## PAGE TEXT:
On October 10 and 11, as darkness fell, this film and three others were shown in St. Paul, Minnesota. Larger than life is an understatement. Hearing the words of my poem boom through huge speakers like an important announcement was humbling. I knew it would be big but I wasn’t prepared to feel so dwarfed by the experience.

I was taken into the film. It encompassed me. I was light and color, spinning, riding, yearning, doomed, and then, slowly, lowered down into the earth. It was a very close encounter.

The film, “Carousel,” was exactly what I had in mind — and more so. I think it helped me peek around the corners of my poem, and under the floorboards, to see further interpretations. Poetry is all about communication and my messages were successfully conveyed. For me, the additional images, sounds and emotions inserted by the film makers are multicolored icing on a sumptuous cake.

## RECORDS SUPPLIED:
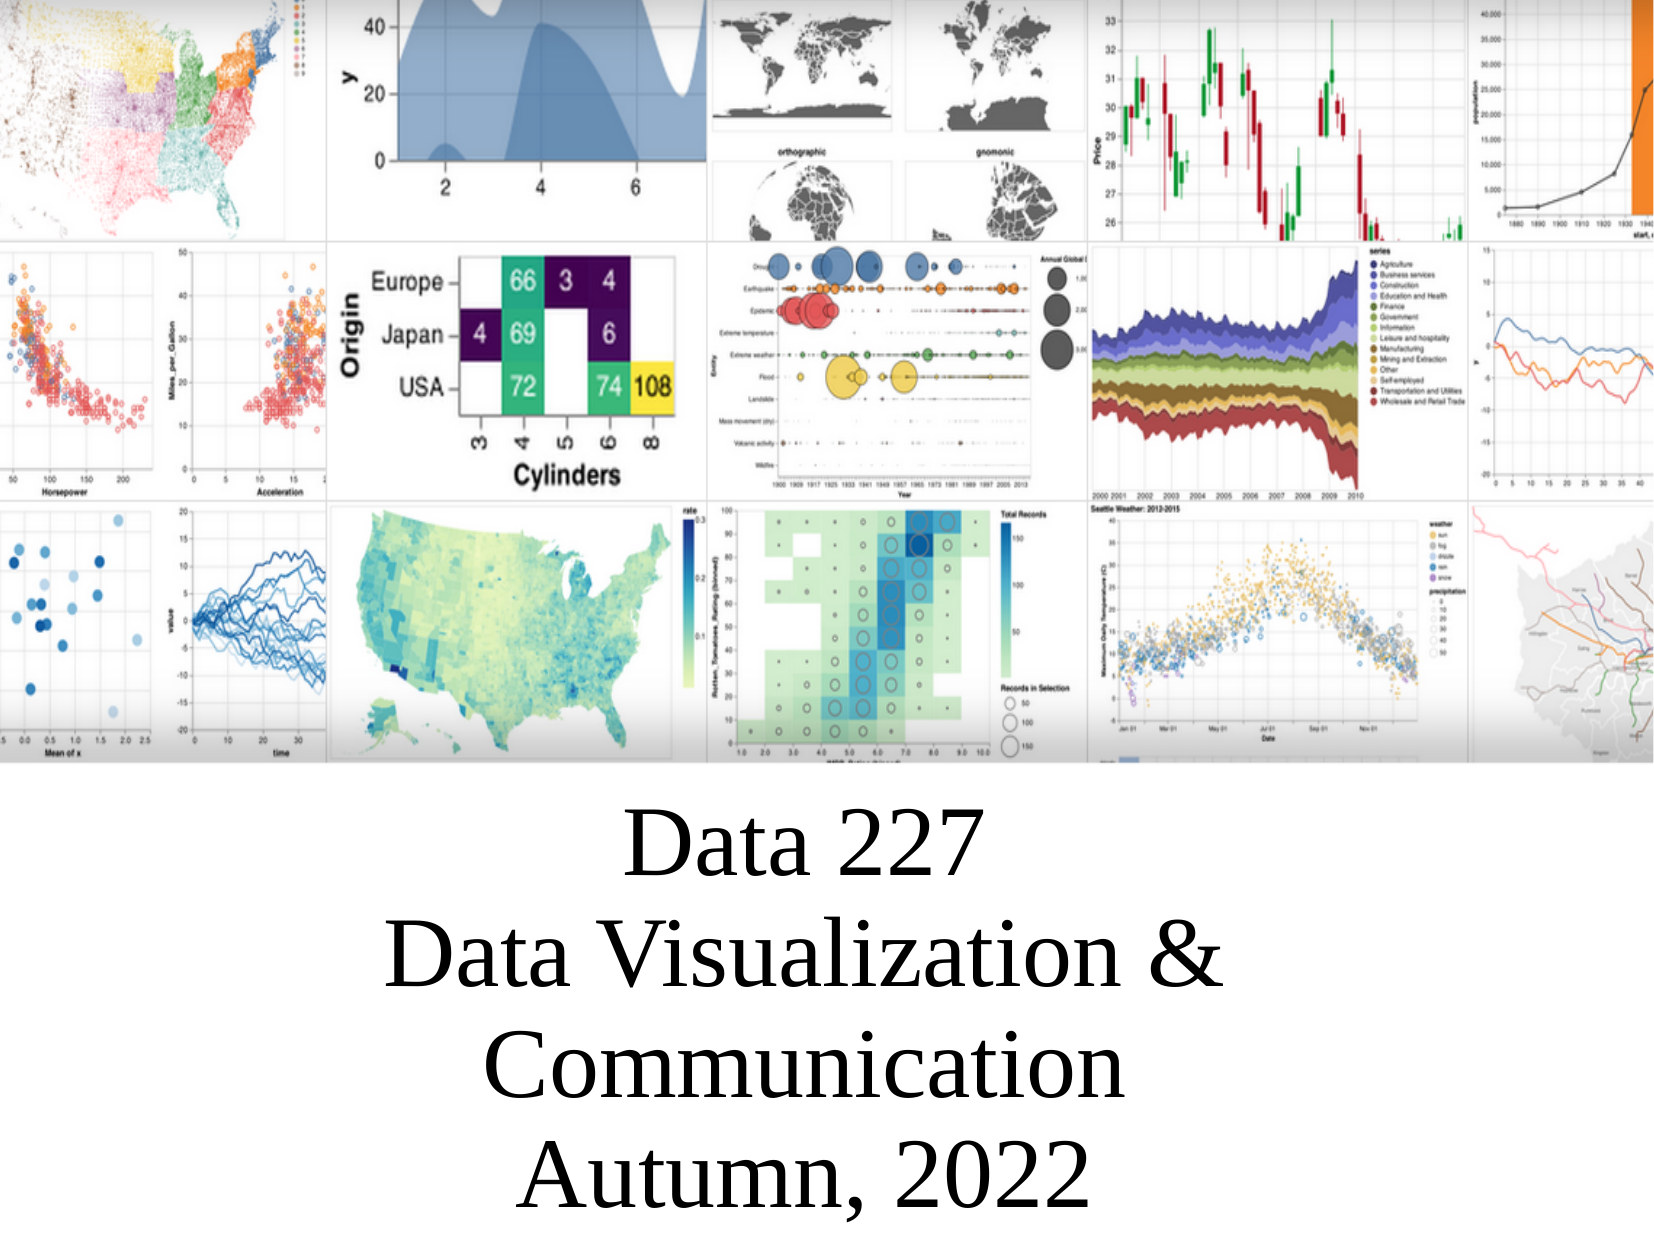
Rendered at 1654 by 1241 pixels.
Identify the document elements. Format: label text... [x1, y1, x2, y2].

picture [0, 0, 1654, 766]
text_box Data 227 Data Visualization & Communication Autumn, 2022 [60, 561, 1549, 1241]
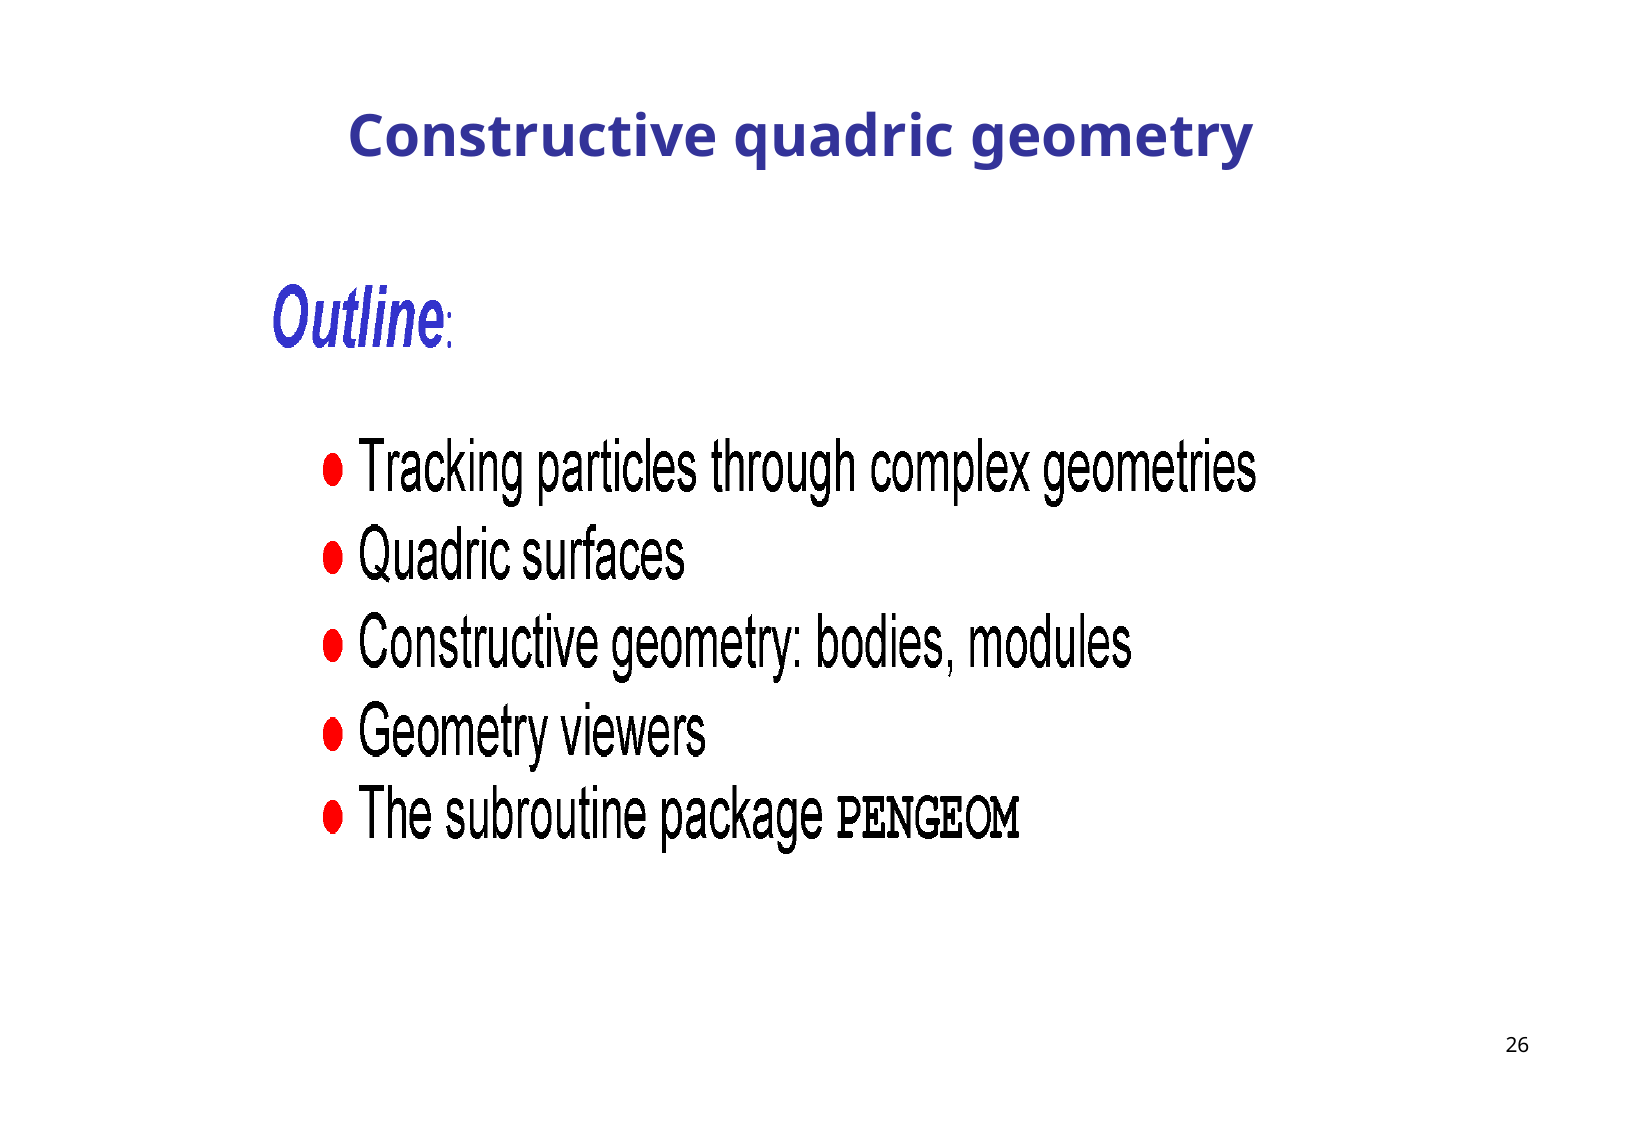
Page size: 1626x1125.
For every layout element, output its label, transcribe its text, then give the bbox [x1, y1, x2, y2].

picture [245, 231, 1286, 859]
text_box Constructive quadric geometry [233, 90, 1368, 176]
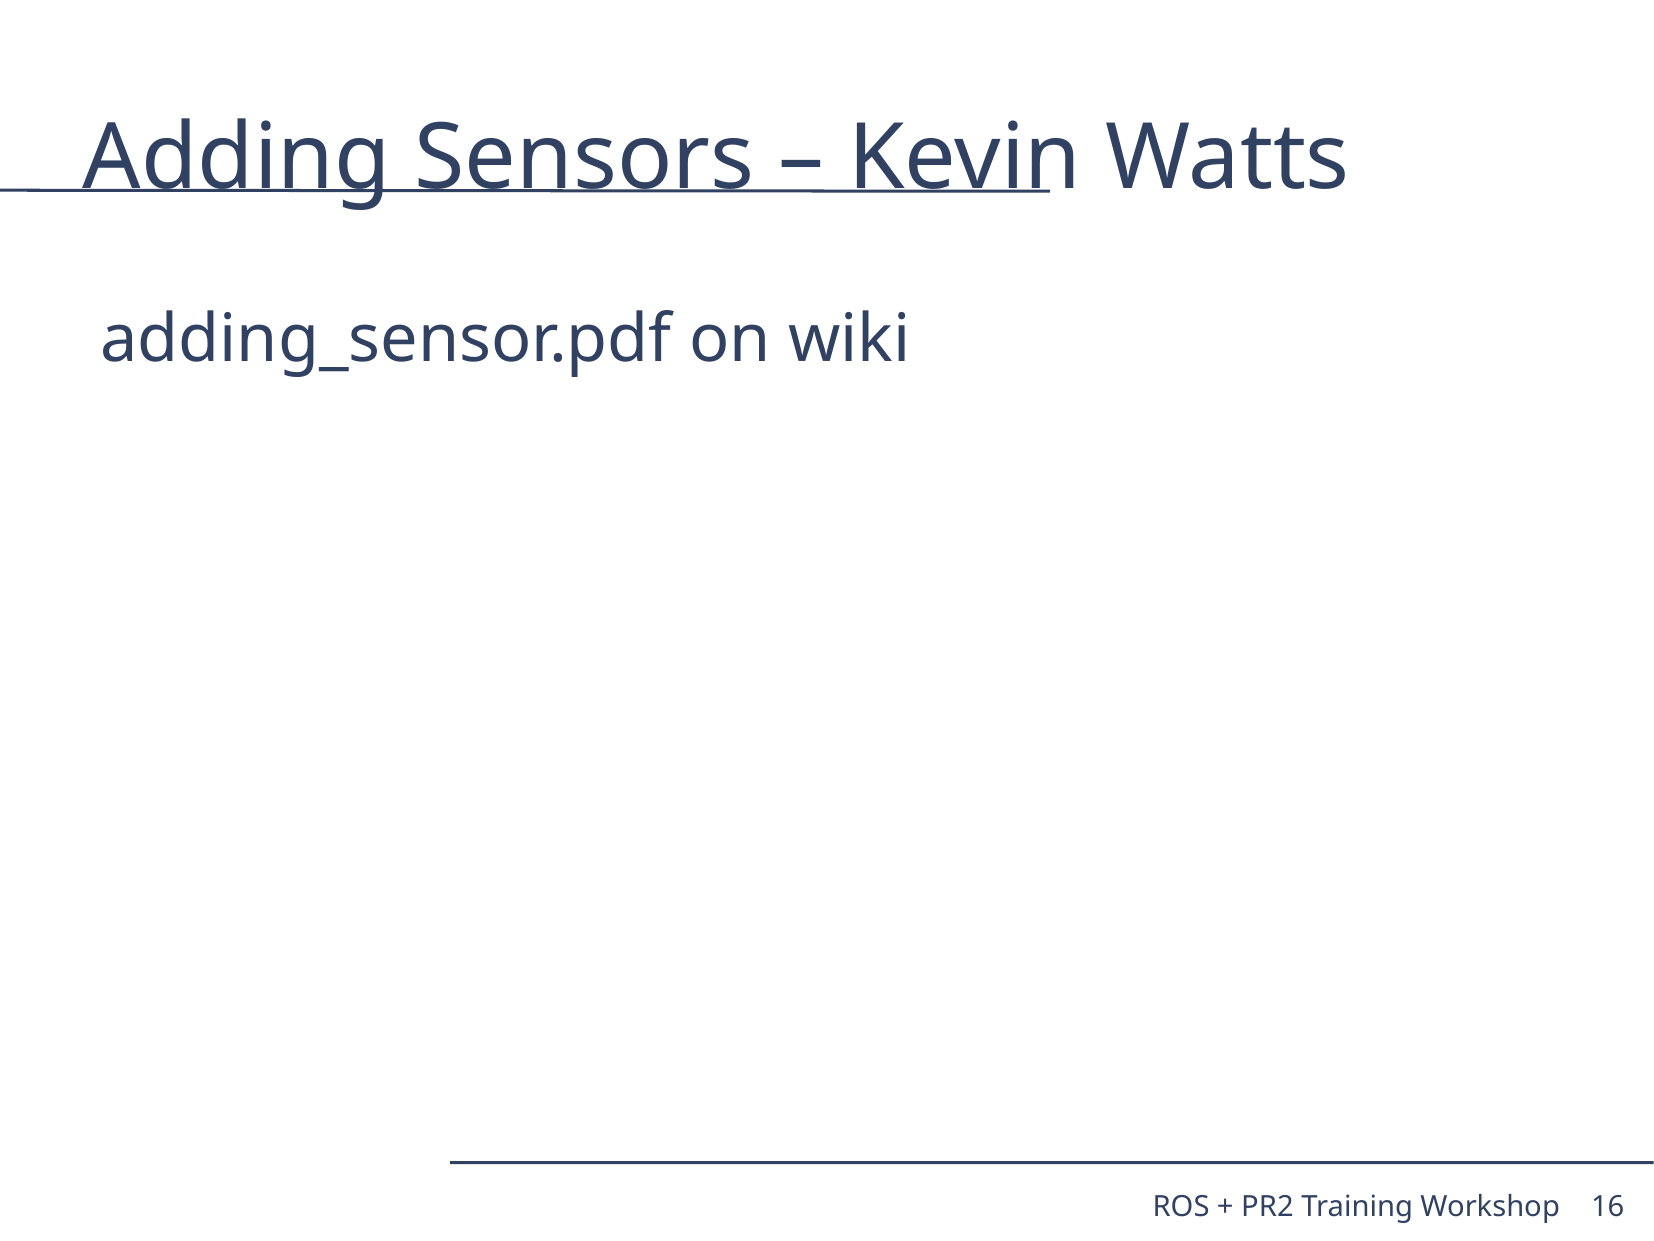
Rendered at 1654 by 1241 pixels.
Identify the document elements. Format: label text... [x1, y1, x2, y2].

list adding_sensor.pdf on wiki [82, 290, 1571, 1109]
title Adding Sensors – Kevin Watts [82, 49, 1571, 257]
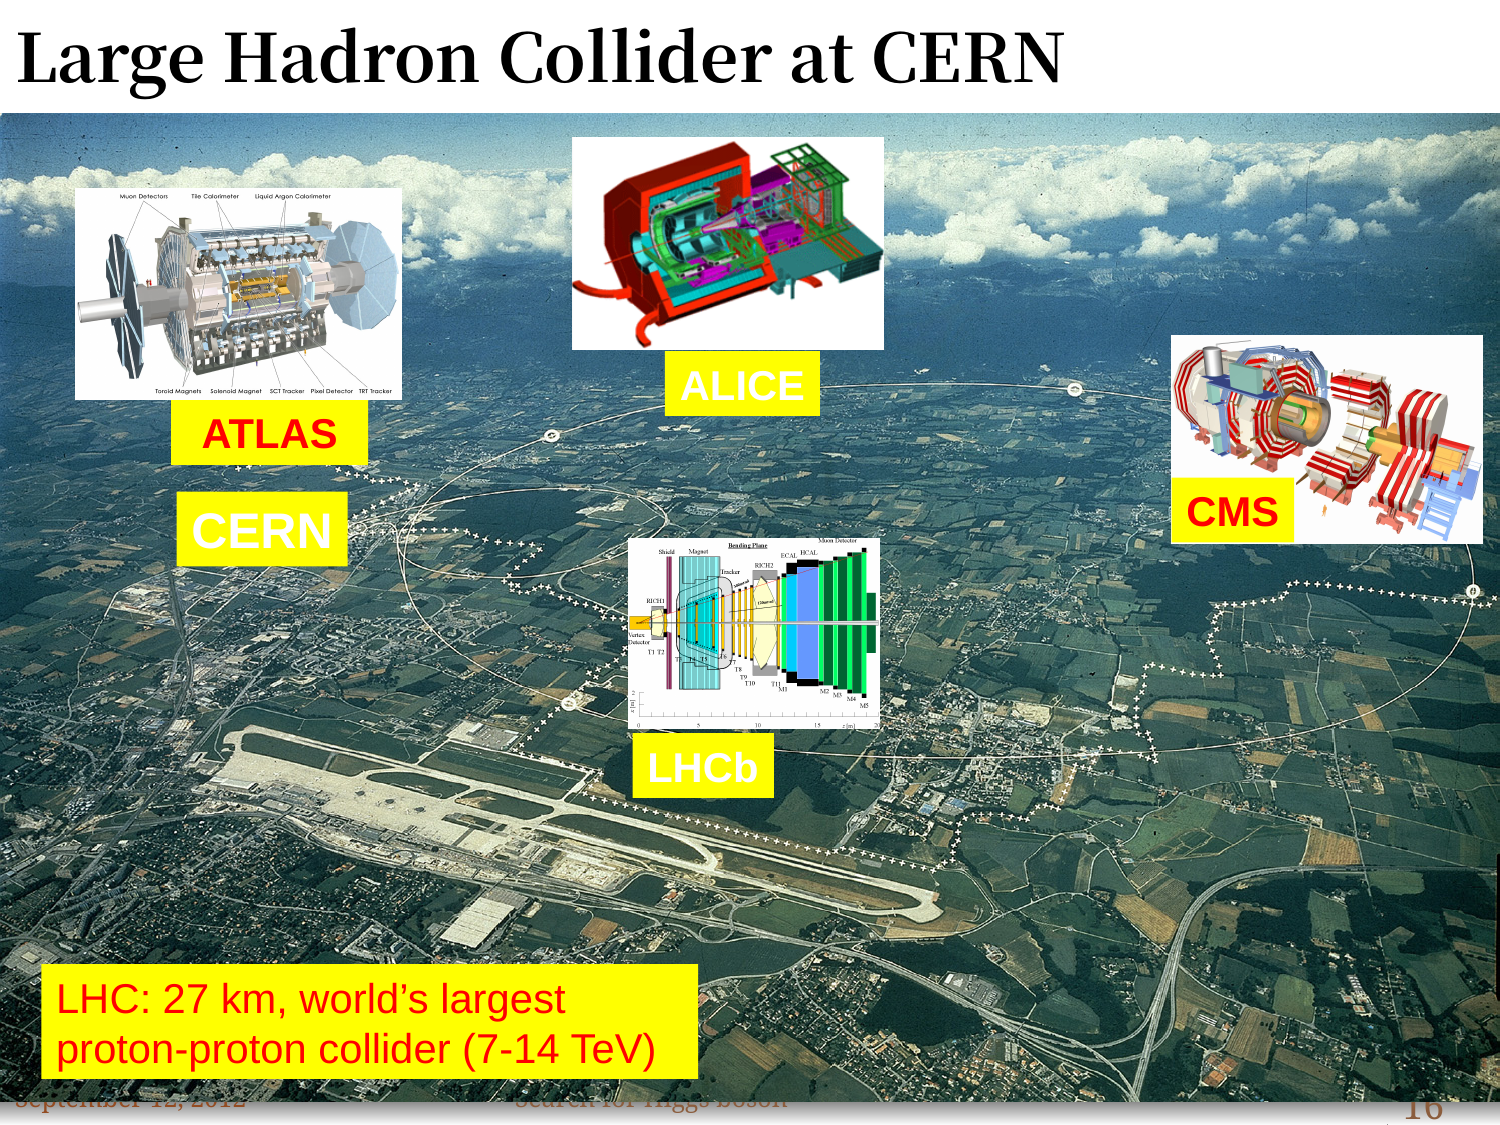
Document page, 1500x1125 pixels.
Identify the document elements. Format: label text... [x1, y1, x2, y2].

## GIVEN EXERCISE 1:
From the Carousel passage, extract everything between "I was taken" and "very close encounter.", inclusive.
## GIVEN EXERCISE 2:
In the entries, rewrite only the lines from the one containing "Document page, 1500x1125 pixels." through the end of the entries, both included, replacing "Identify" with "Label" and leaving all else unchanged.

## RESPONSE 1:
I was taken into the film. It encompassed me. I was light and color, spinning, riding, yearning, doomed, and then, slowly, lowered down into the earth. It was a very close encounter.

## RESPONSE 2:
Document page, 1500x1125 pixels.
Label the document elements. Format: label text... [x1, y1, x2, y2].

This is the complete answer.